Kultur : Landvermesser

Alexander Kluge erhält den Georg-Büchner-Preis 2003

Marius Meller

Im Jahre 1951 wurde der Georg-Büchner-Preis, bis dahin seit 1923 alljährlich als spartenübergreifender Kunstpreis verliehen, in einen reinen Literaturpreis für „Schriftsteller und Dichter deutscher Sprache“ umgewandelt. Die diesjährige Entscheidung für Alexander Kluge, die die Deutsche Akademie für Sprache und Dichtung gestern während ihrer Frühjahrstagung in Jena nach ungewöhnlich langer Beratung bekanntgab, muss man auch als eine kleine Korrektur an dieser Festlegung verstehen.
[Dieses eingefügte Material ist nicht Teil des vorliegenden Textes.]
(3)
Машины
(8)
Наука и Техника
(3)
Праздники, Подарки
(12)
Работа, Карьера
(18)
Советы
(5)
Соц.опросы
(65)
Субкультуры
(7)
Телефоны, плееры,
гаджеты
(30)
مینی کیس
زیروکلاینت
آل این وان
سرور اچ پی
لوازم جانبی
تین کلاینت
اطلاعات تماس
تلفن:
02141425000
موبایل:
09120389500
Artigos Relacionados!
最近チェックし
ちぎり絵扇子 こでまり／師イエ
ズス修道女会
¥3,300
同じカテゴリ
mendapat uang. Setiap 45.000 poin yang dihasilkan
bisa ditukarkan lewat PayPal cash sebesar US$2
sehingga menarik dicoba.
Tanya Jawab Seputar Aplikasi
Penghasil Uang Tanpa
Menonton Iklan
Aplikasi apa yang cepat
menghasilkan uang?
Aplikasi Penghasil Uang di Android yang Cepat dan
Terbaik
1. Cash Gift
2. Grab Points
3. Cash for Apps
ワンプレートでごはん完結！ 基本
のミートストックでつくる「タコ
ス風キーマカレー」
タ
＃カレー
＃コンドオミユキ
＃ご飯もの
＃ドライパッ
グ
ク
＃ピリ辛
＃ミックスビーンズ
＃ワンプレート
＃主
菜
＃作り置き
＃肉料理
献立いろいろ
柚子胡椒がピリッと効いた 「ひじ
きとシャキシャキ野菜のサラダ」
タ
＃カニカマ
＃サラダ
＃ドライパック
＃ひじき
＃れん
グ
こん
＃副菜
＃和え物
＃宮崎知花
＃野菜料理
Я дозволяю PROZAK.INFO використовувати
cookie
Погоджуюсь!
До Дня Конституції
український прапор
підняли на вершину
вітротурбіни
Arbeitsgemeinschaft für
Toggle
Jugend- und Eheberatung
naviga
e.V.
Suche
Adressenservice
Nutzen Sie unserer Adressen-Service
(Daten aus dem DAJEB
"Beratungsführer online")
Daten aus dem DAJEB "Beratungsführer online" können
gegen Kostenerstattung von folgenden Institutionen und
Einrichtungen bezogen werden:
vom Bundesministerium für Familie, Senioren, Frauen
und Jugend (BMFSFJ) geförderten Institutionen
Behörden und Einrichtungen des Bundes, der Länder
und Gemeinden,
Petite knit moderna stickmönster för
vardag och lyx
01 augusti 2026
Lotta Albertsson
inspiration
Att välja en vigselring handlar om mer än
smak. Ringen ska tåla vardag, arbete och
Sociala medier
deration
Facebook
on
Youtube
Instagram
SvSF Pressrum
Denn Alexander Kluge, Jahrgang 1932, der Filmemacher und Schriftsteller, der Fernsehkünstler und Sozialtheoretiker, der Jurist und Manager, ist heute der deutsche Prototyp des medienübergreifenden Multi-Künstlers. Und das, was er gedruckt von sich gegeben hat, war selten auf die eine Sparte reduzibel: Sein erstes literarisches Buch „Lebensläufe“ (1962), das „teils erfunden, teils nicht erfunden“ (Kluge) die „traurige Geschichte“ einiger durch das Dritte Reich deformierter oder zerstörter Biographien erzählte, verfilmte er 1966 mit seiner Schwester Alexandra in der Hauptrolle. Und sein jüngstes literarisches Werk, die vielgefeierte, fast zweitausend Seiten umfassende „Chronik der Gefühle“ (2000), ist kaum ohne seine Fernseharbeit denkbar, als Ko-Produkt des perpetuum mobile der Kluge’schen Medienmaschine, der unzähligen Interviews in seinen selbst produzierten Sendungen, mit denen er Geschichten und Geschichte über lange Jahre förmlich aufsaugen konnte.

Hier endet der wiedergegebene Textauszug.